As families move along in their journeys to California, they begin to trust one other and begin to camp together at night. When this happens, they learn to create sophisticated little worlds in their campgrounds, replete with unspoken laws and codes that cannot be broken, and that, if broken, will result in either death or isolation. The worlds function as efficiently and as intricately as any town or city might.
California Dreaming
Once in California, the Joads are floored by its beauty and by its rich, lush land. There are orchards and fields everywhere, and the soil is rich and moist. However, life is dangerous and it is harrowing in the beautiful state. Many migrant families continue to move from place to place, setting up campgrounds called Hoovervilles (named after President Herbert Hoover) on the outskirts of towns.
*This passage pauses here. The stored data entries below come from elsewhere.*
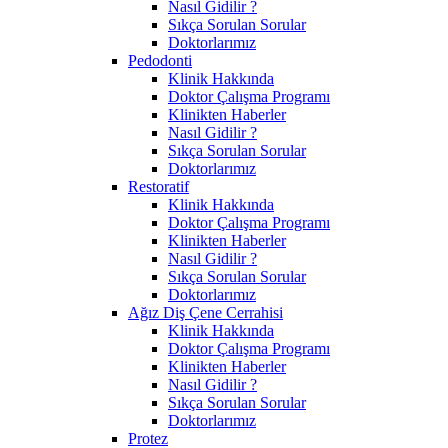
Nasıl Gidilir ?
Sıkça Sorulan Sorular
Doktorlarımız
Pedodonti
Klinik Hakkında
Doktor Çalışma Programı
Klinikten Haberler
Nasıl Gidilir ?
Sıkça Sorulan Sorular
Doktorlarımız
Restoratif
Klinik Hakkında
Doktor Çalışma Programı
Klinikten Haberler
Nasıl Gidilir ?
Sıkça Sorulan Sorular
Doktorlarımız
Ağız Diş Çene Cerrahisi
Klinik Hakkında
Doktor Çalışma Programı
Klinikten Haberler
Nasıl Gidilir ?
Sıkça Sorulan Sorular
Doktorlarımız
Protez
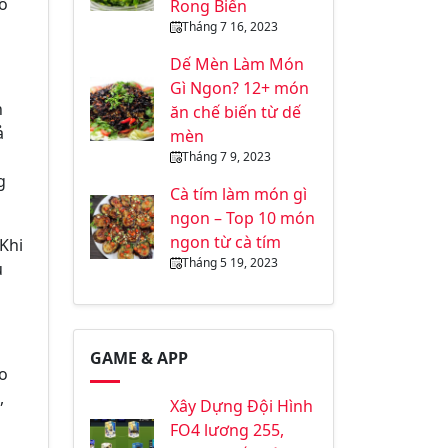
bổ
Rong Biển
Tháng 7 16, 2023
Dế Mèn Làm Món
Gì Ngon? 12+ món
n
ăn chế biến từ dế
ả
mèn
à
Tháng 7 9, 2023
g
Cà tím làm món gì
ngon – Top 10 món
ngon từ cà tím
 Khi
Tháng 5 19, 2023
u
GAME & APP
eo
,
Xây Dựng Đội Hình
h
FO4 lương 255,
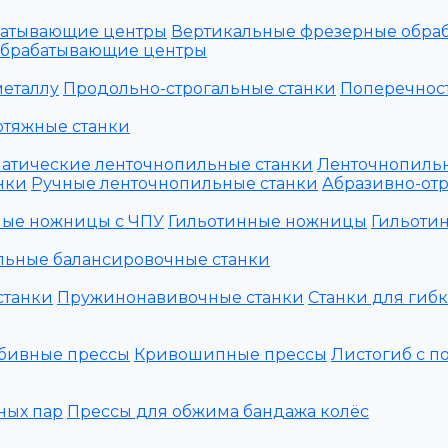
батывающие центры
Вертикальные фрезерные обра
обрабатывающие центры
металлу
Продольно-строгальные станки
Поперечност
отяжные станки
атические ленточнопильные станки
Ленточнопильн
нки
Ручные ленточнопильные станки
Абразивно-отр
ные ножницы с ЧПУ
Гильотинные ножницы
Гильоти
льные балансировочные станки
станки
Пружинонавивочные станки
Станки для гиб
бивные прессы
Кривошипные прессы
Листогиб с п
ных пар
Прессы для обжима бандажа колёс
The Joads set up camp at one such Hooverville, but it's not that fun. In fact, it's downright un-fun. The Hooverville is full of starving people who have little left and who are fighting to feed their children. Their tents are tattered, they live in makeshift shacks, and they are unkempt. Weedpatch, by contrast, is a government camp with beautiful restrooms, running water, hot showers, self-elected committees, dances, string bands, and occupants who look out for one another.
The Joads live for a time in an abandoned boxcar near Tulare, CA. They are one of the first families to discover the boxcar, and, soon after, many other families flood the land and camp around the boxcars. The Joads feel like royalty, because their home is warm, dry, and has a roof. But then the California winter comes and, with it, heavy rains. The rains soak and flood the land, and the Joads must flee.
California is depicted as fiercely beautiful, but incredibly dangerous. Against the backdrop of growth and cultivation, families starve.